Using the line that contains "2: 205115 -> 256000" as the first line and the last line of the data as the final one, give every line in that range again exactly.

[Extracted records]
★ ★ ★ ★ ★ ★ ★

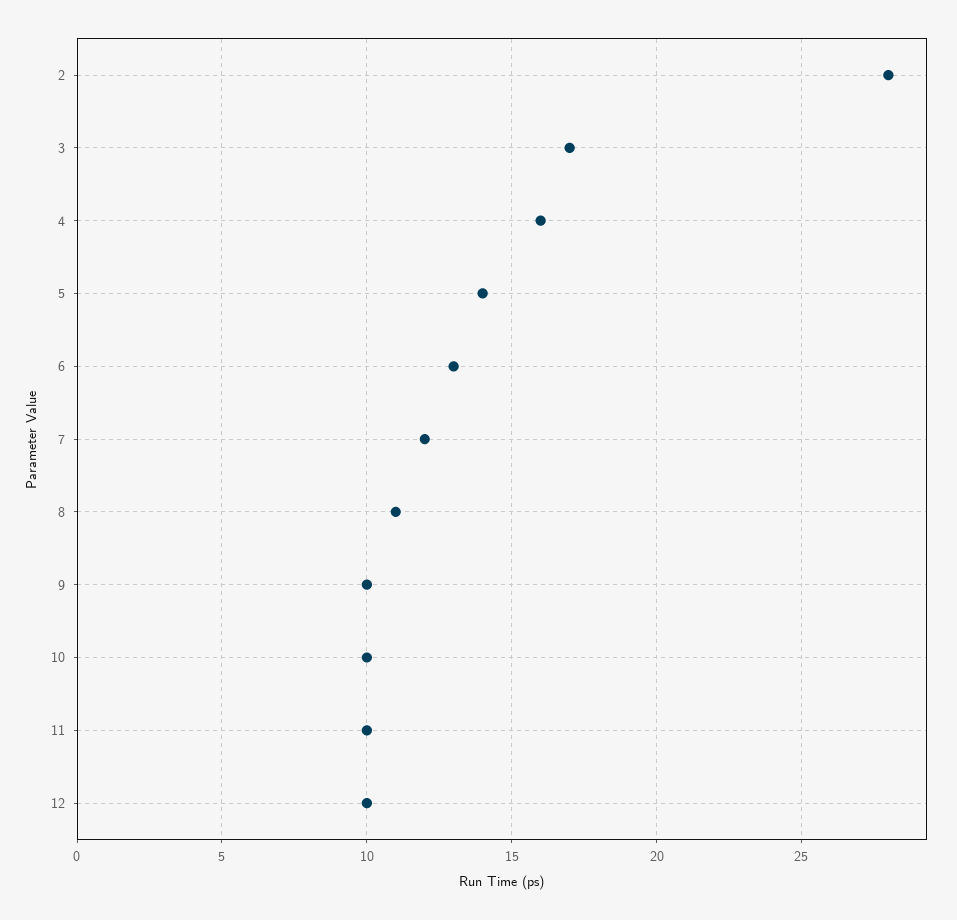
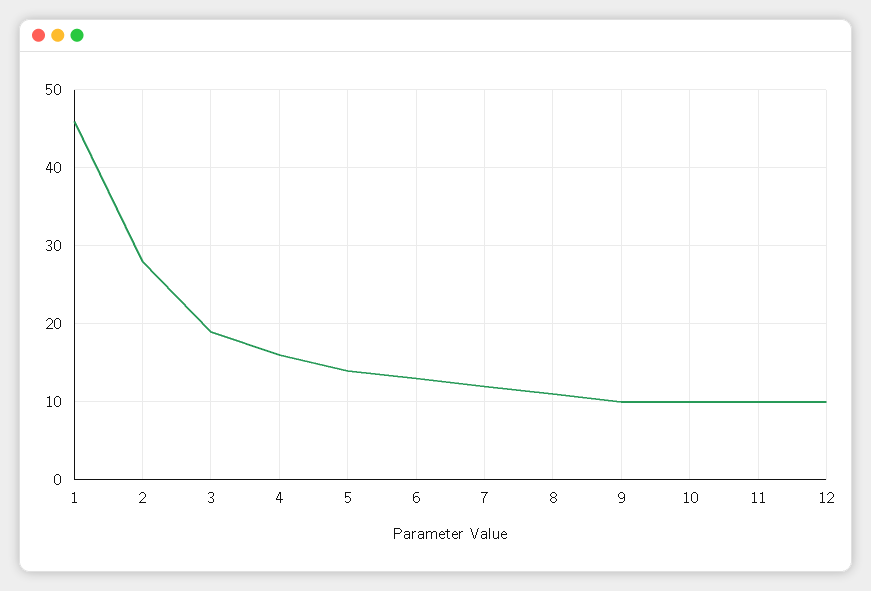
3: 17 -> 19
1: none -> 46

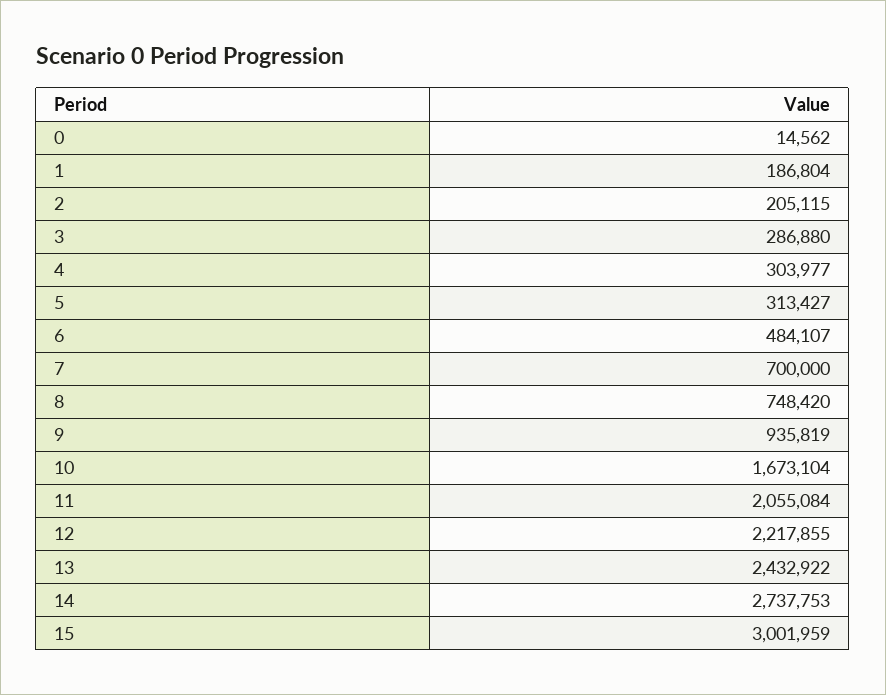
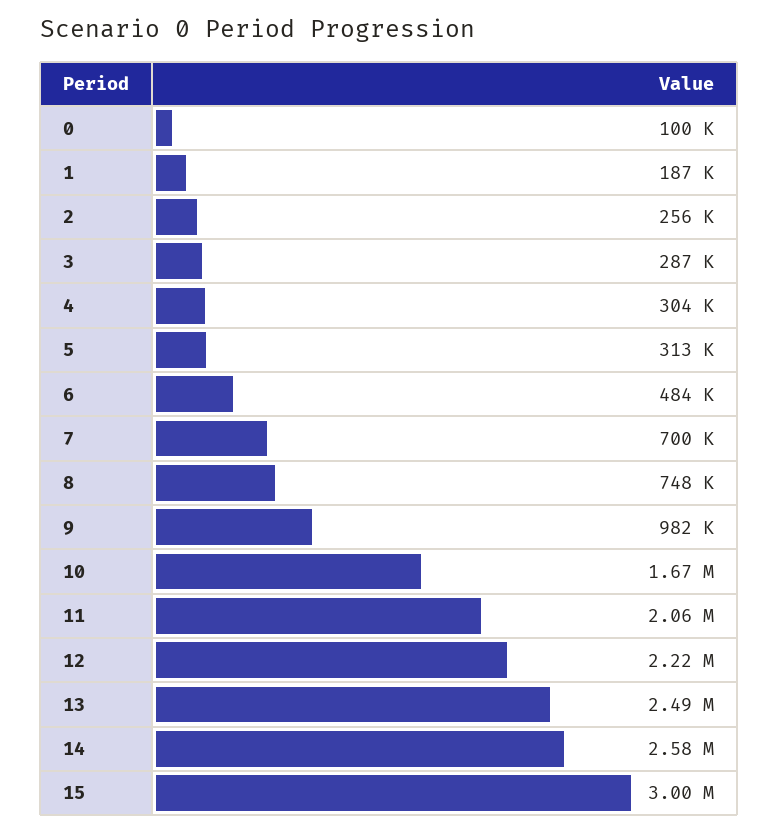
0: 14562 -> 100000
2: 205115 -> 256000
9: 935819 -> 982000
13: 2432922 -> 2490000
14: 2737753 -> 2580000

★ ★ ★ ★ ★ ★ ★

### TASK ANSWER
2: 205115 -> 256000
9: 935819 -> 982000
13: 2432922 -> 2490000
14: 2737753 -> 2580000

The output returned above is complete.